Les pouvoirs que le roi refusait en 1806 à des serviteurs animés de plus de zèle que de prudence, il les leur eût également refusés en 1807, puisque cette fois, pas plus que l'année précédente, ils n'auraient pu être utilisés. Mais, il n'en restait pas moins possédé de l'incessante volonté de marcher vers le royaume, de se fixer plus près des partisans qu'il y comptait encore et de s'assurer avec eux des communications plus fréquentes et plus libres qu'elles ne pouvaient l'être tant qu'il serait exilé au fond de la Courlande. Il allait en Suède avec la quasi-certitude de ne faire qu'y passer, mais décidé, en ce cas, à se jeter en Angleterre, ainsi qu'il en nourrissait le dessein depuis son arrivée à Mitau.

La frégate suédoise la _Troja_, sur laquelle on vient de le voir s'embarquer à Liebau, le 3 septembre, n'était pas encore arrivée, le 15, à sa destination.
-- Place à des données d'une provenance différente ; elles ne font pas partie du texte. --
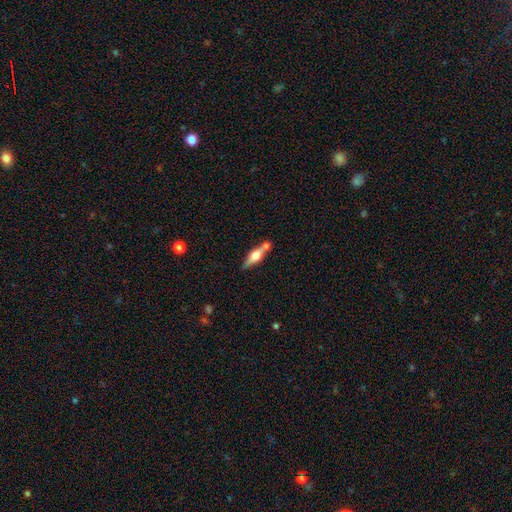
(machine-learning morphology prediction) Smooth or featured? Predicted: featured or disk (p=0.56). Edge-on disk? Predicted: yes (p=0.93). Edge-on bulge? Predicted: rounded (p=0.91). Merging? Predicted: none (p=0.64).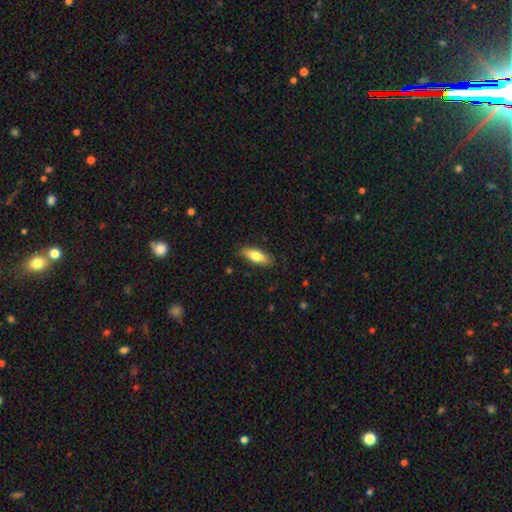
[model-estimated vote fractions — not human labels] A smooth galaxy with no disk features (76%) that is in between round and cigar-shaped (65%).

Vote fractions:
- Smooth or featured? smooth: 76% / featured or disk: 18% / star or artifact: 6%
- How rounded? in between: 65% / cigar-shaped: 33% / round: 2%
- Merging? none: 85% / minor disturbance: 11% / major disturbance: 2% / merger: 1%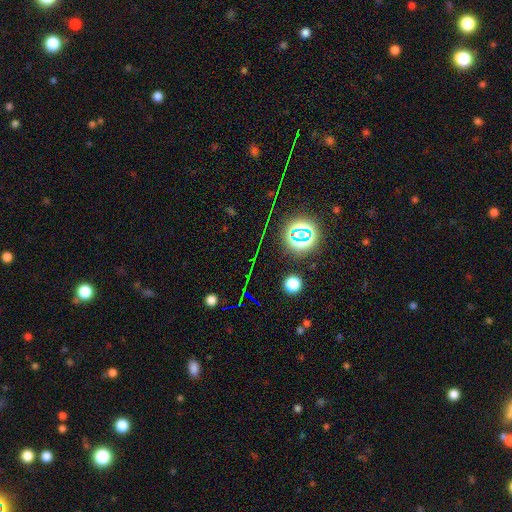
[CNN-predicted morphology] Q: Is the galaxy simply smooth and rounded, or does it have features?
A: star or artifact — 75%.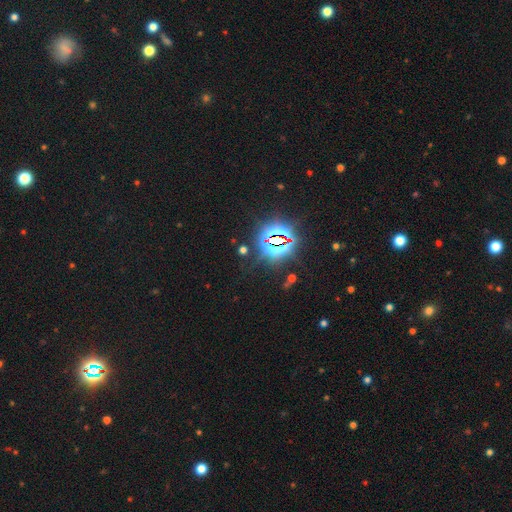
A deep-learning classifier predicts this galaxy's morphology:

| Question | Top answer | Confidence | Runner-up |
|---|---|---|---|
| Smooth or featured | star or artifact | 83% | smooth (10%) |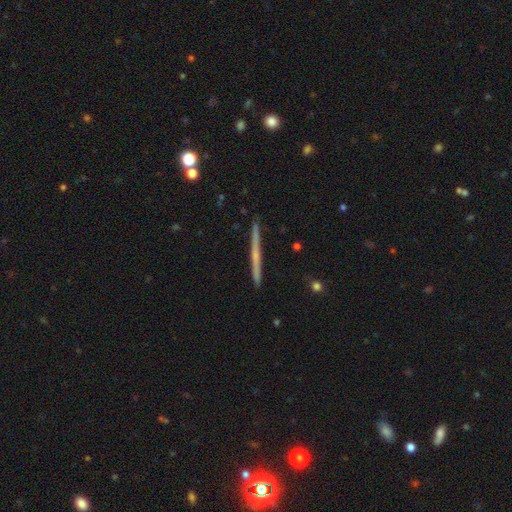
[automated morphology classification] The model was most divided on "smooth or featured": featured or disk: 62%, smooth: 32%, star or artifact: 6%. More confident: edge-on disk — yes (98%); merging — none (92%); edge-on bulge — none (68%).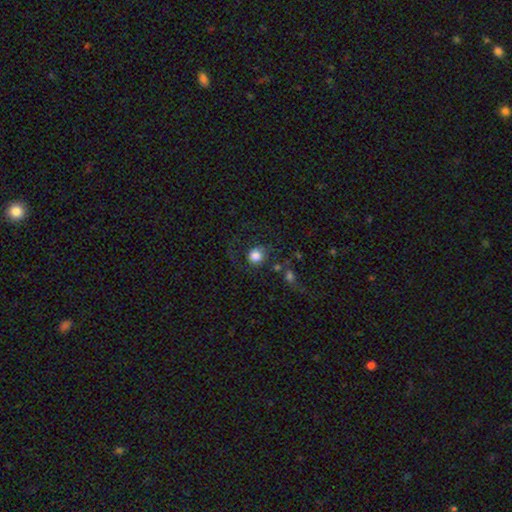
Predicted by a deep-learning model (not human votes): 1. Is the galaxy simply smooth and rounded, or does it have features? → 79% smooth, 12% featured or disk, 9% star or artifact.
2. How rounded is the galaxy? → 87% round, 12% in between, 1% cigar-shaped.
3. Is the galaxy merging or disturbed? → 63% none, 15% minor disturbance, 15% major disturbance, 6% merger.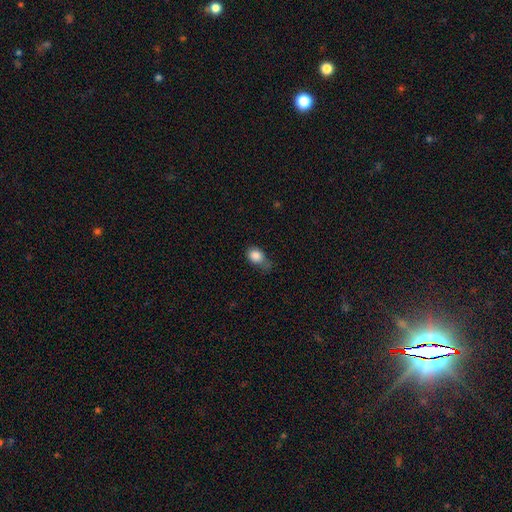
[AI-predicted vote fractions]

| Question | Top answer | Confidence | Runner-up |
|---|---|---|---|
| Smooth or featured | smooth | 85% | star or artifact (9%) |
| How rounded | in between | 56% | round (43%) |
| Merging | minor disturbance | 40% | none (37%) |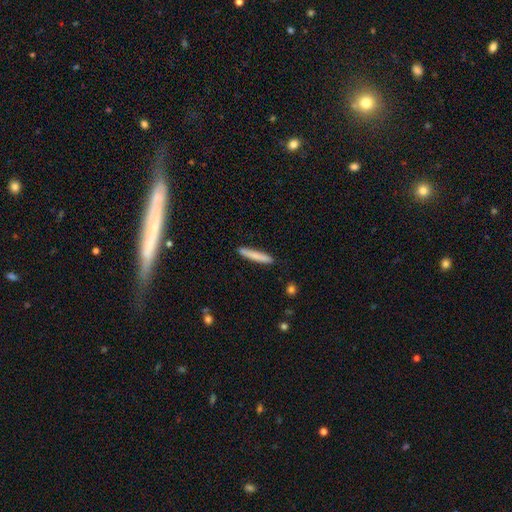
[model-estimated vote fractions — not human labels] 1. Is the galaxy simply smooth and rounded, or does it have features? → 78% smooth, 16% featured or disk, 6% star or artifact.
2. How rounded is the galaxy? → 94% cigar-shaped, 4% in between, 1% round.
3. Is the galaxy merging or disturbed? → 87% none, 10% minor disturbance, 2% major disturbance, 2% merger.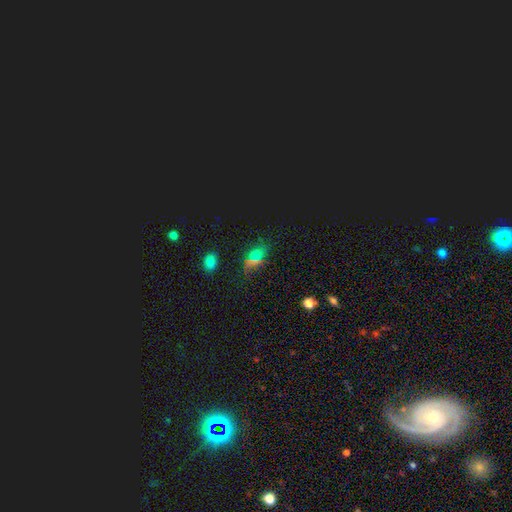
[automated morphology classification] smooth 56%, star or artifact 34%, featured or disk 10%. Down the decision tree: how rounded — in between (76%); merging — none (73%).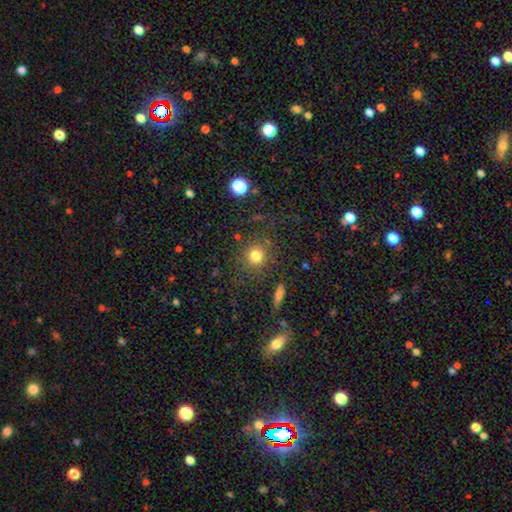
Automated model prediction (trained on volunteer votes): The model was most divided on "smooth or featured": smooth: 78%, star or artifact: 14%, featured or disk: 8%. More confident: how rounded — round (88%); merging — none (81%).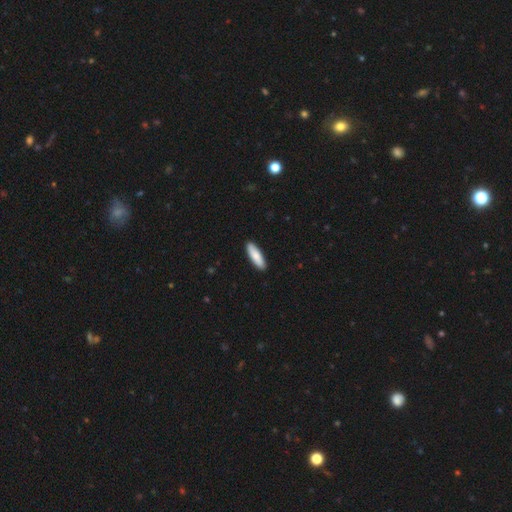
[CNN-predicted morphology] Q: Smooth or featured?
A: smooth (84%); runner-up: featured or disk (12%)
Q: How rounded?
A: cigar-shaped (57%); runner-up: in between (41%)
Q: Merging?
A: none (91%); runner-up: minor disturbance (7%)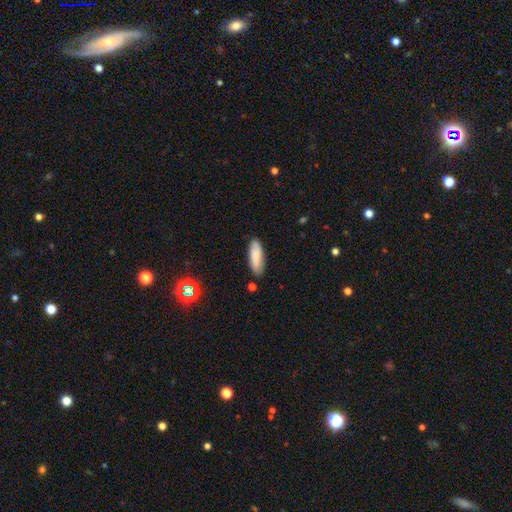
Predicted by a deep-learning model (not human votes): Overall: smooth (84%). How rounded: in between (58%; cigar-shaped 40%). Merging: none (84%).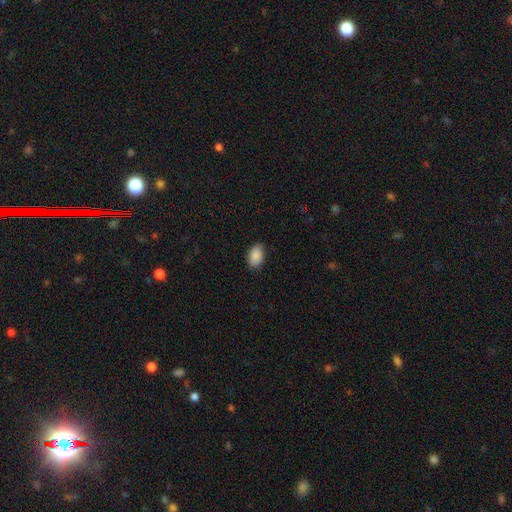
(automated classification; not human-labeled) smooth 90%, star or artifact 7%, featured or disk 3%. Down the decision tree: how rounded — in between (90%); merging — none (85%).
Presque constamment battue des vents et des flots, elle n'avait pas cessé de louvoyer. Une lettre de d'Avaray, écrite à bord et destinée au duc d'Havré, resté à Mitau auprès de la reine et de la duchesse d'Angoulême, nous donne sur cette traversée orageuse d'attachants détails.

«Je voudrais m'arrêter à vous dire la réception faite au roi par le lieutenant-colonel commandant Nordenankar, par ses officiers et l'équipage, parler des hurrahs, des témoignages d'affection de ces fidèles et braves Suédois; mais le vent souffle, il faut marcher. Le temps était gros; bientôt tous, excepté à peu près le roi et le duc de Gramont, vrai loup de mer, furent malades, et il en fut ainsi jusqu'au surlendemain dimanche, qu'un ciel superbe, un soleil brillant et chaud, un air agréable et frais remplaçant les bourrasques, vinrent avec nous saluer notre maître. C'était le jour de Saint-Louis à Mitau, et par conséquent à bord de la _Troja_. Notre plus grand bien était de sentir, de penser et d'aimer avec la reine, Mme la duchesse d'Angoulême et nos amis de Courlande. Après la messe, nous étions assis sur le pont. Un météore éclatant, en présence même du soleil, s'allume à notre droite et, filant du nord vers Stralsund dans une ligne plus directe que celle que le vent nous permettait de tenir, il avance une double tête de feu et prolonge sa queue d'argent, en semblant nous dire: «C'est là que la constance, l'amitié et l'honneur vont embrasser un frère.»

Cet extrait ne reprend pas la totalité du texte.